- [読む抜粋]:
べっぴんさん (第53回・12/2) 感想

NHK総合・連続テレビ小説『べっぴんさん』(公式)
第9週『チャンス到来!』『第53回』の感想。
なお、ヒロイン・坂東すみれのモデルは、アパレルメーカー「ファミリア」創業者の1人である坂野惇子(ばんの あつこ)さんで、関連書籍は未読。
※ 毎日毎日の感想なので、私の気分も山あり谷ありです。ご理解を。
※ また、称賛、絶賛の感想だけをご希望の方は読まない方が良いです。
偵察のために百貨店を訪れたすみれ(芳根京子)は、セールの売れ残り商品が大量に処分される場を目の当たりにする。不安と不信感を抱えたまま、夫たちを交えた百貨店との2回目の打ち合わせが行われるが、担当者から今度は量産のためにいくつか工程を省略してほしいと言われる。我慢ができなくなったすみれは、そんなことをしたらキアリスの商品ではなくなる、これまでの話はすべてなかったことにしてくれと反論する。
---上記のあらすじは[Yahoo!テレビ]より引用---
意味不明な "ピント送り" と "カット割り" に違和感
主題歌明け、不思議なカットがあって、パソコン用メガネから普通のメガネにかけ直して見てしまった。それは、語りで「その時、すみれは見てしまったのです」と被さるカット。最初、カメラ手前に何かに気付いたようなすみれ(芳根京子)が映っていて、すぐにピントが奥にいる大急百貨店の社長・大島(伊武雅刀)に移動する。

- [提供資料]:
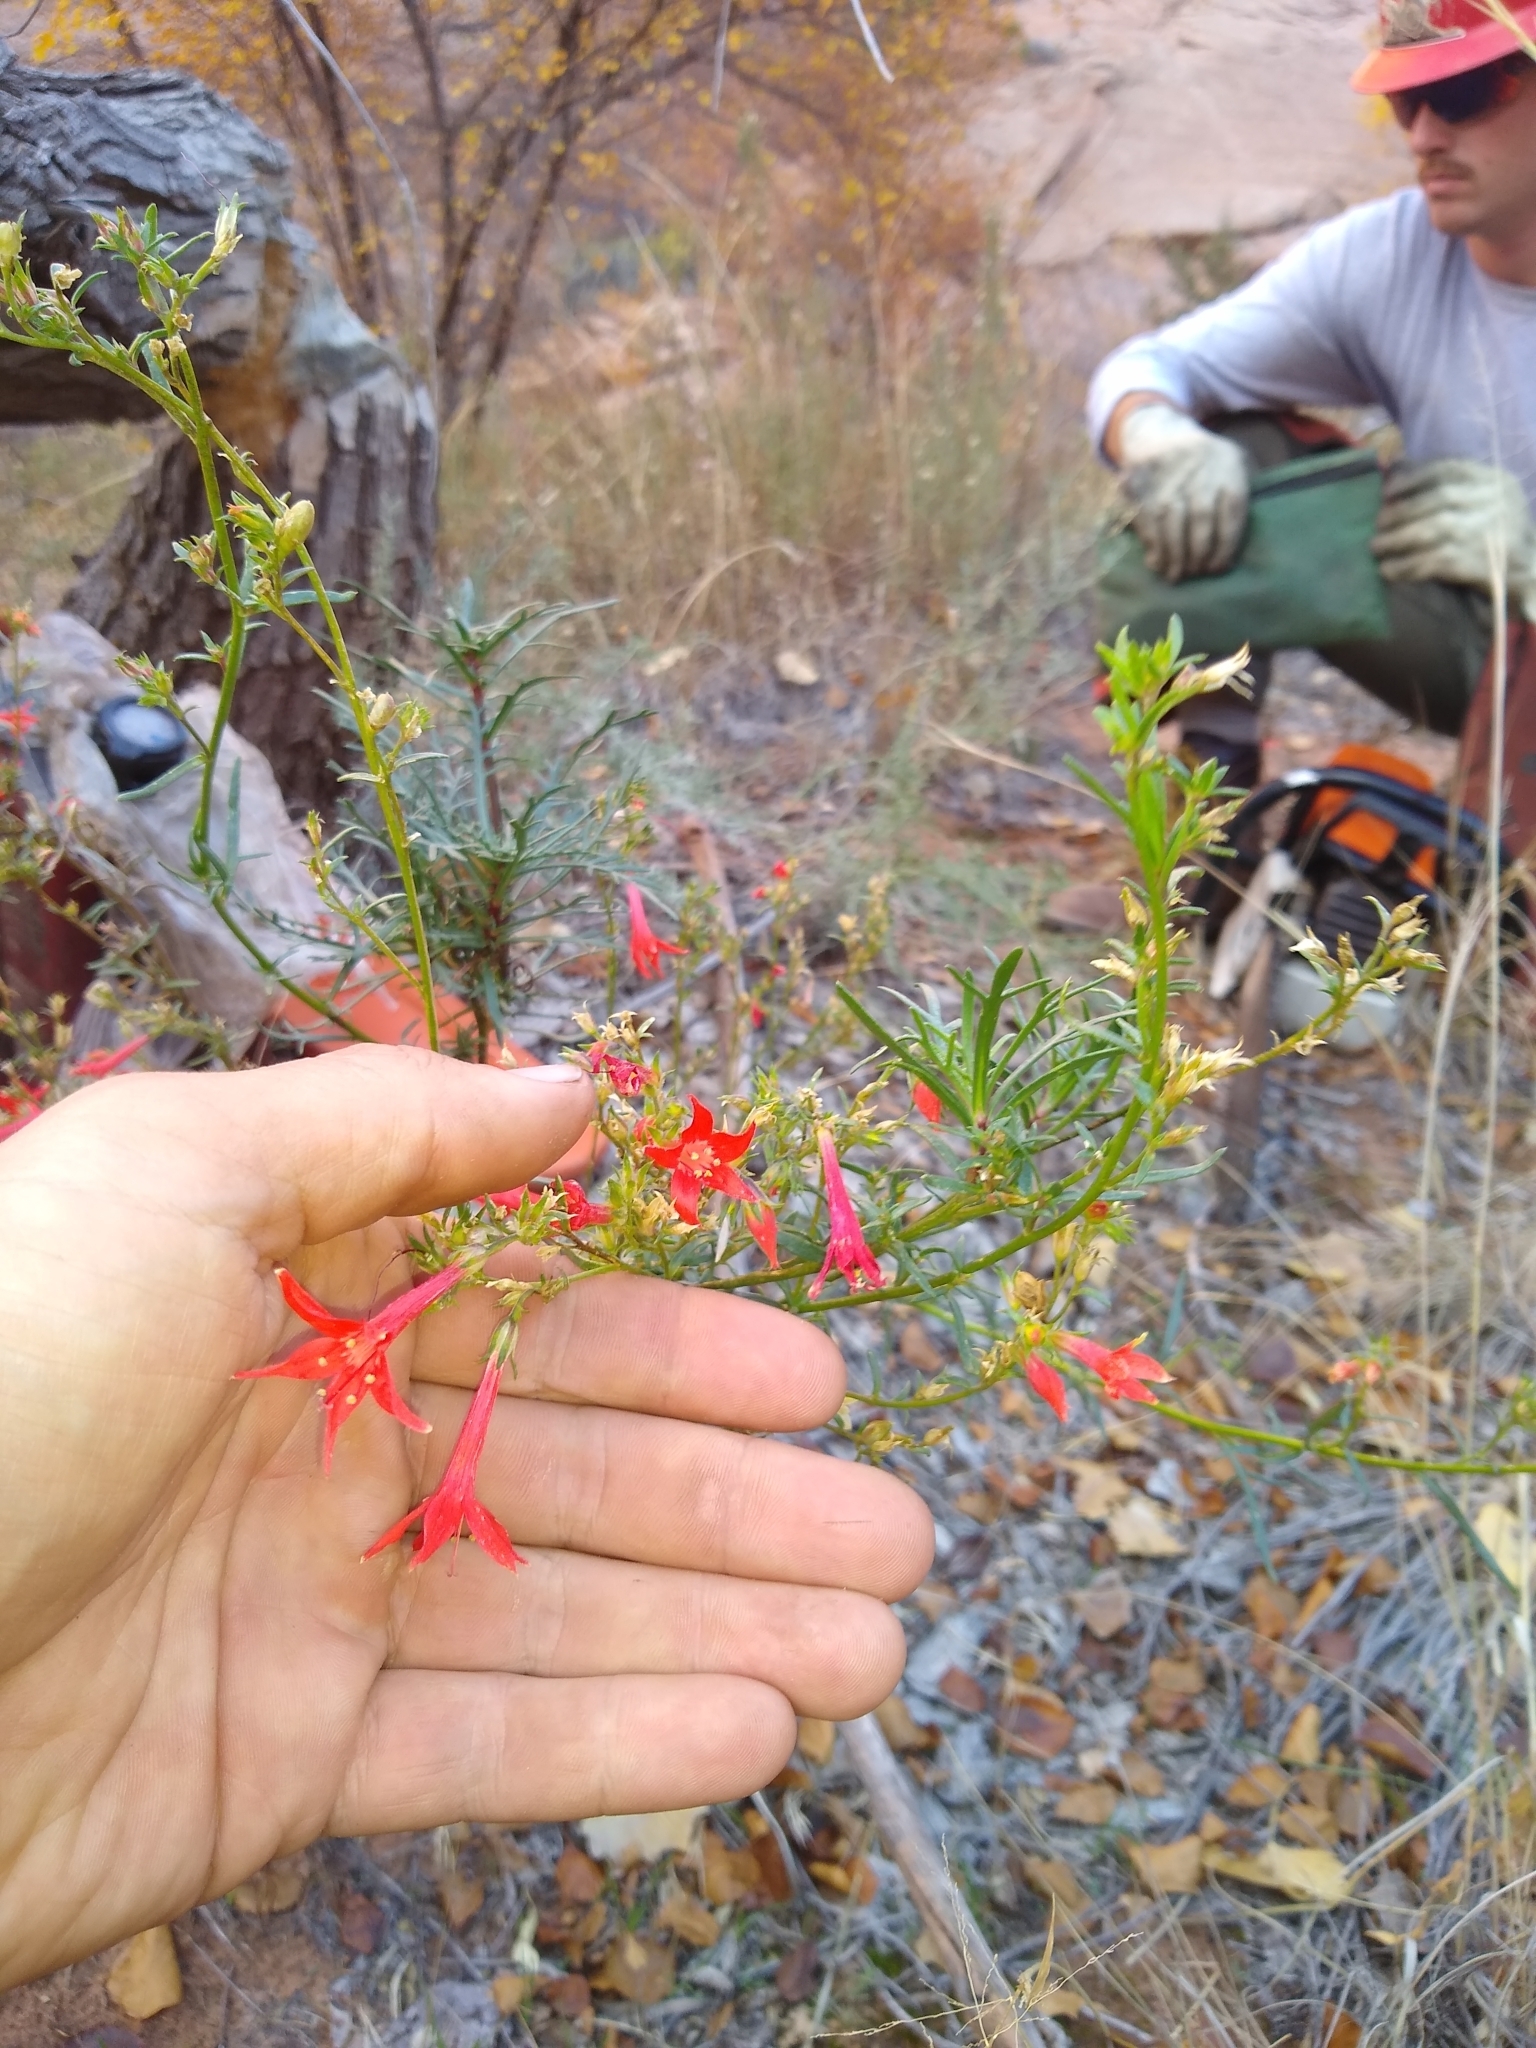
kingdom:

- [問題文]: 上の感想文の「なお、ヒロイン・坂東すみれの」から「大島(伊武雅刀)に移動する。」までを、「打ち合わせ」を「会議」に変えて書き直してください。 資料は感想文の内容とは関係がない。

- [演習の結果]:
なお、ヒロイン・坂東すみれのモデルは、アパレルメーカー「ファミリア」創業者の1人である坂野惇子(ばんの あつこ)さんで、関連書籍は未読。
※ 毎日毎日の感想なので、私の気分も山あり谷ありです。ご理解を。
※ また、称賛、絶賛の感想だけをご希望の方は読まない方が良いです。
偵察のために百貨店を訪れたすみれ(芳根京子)は、セールの売れ残り商品が大量に処分される場を目の当たりにする。不安と不信感を抱えたまま、夫たちを交えた百貨店との2回目の会議が行われるが、担当者から今度は量産のためにいくつか工程を省略してほしいと言われる。我慢ができなくなったすみれは、そんなことをしたらキアリスの商品ではなくなる、これまでの話はすべてなかったことにしてくれと反論する。
---上記のあらすじは[Yahoo!テレビ]より引用---
意味不明な "ピント送り" と "カット割り" に違和感
主題歌明け、不思議なカットがあって、パソコン用メガネから普通のメガネにかけ直して見てしまった。それは、語りで「その時、すみれは見てしまったのです」と被さるカット。最初、カメラ手前に何かに気付いたようなすみれ(芳根京子)が映っていて、すぐにピントが奥にいる大急百貨店の社長・大島(伊武雅刀)に移動する。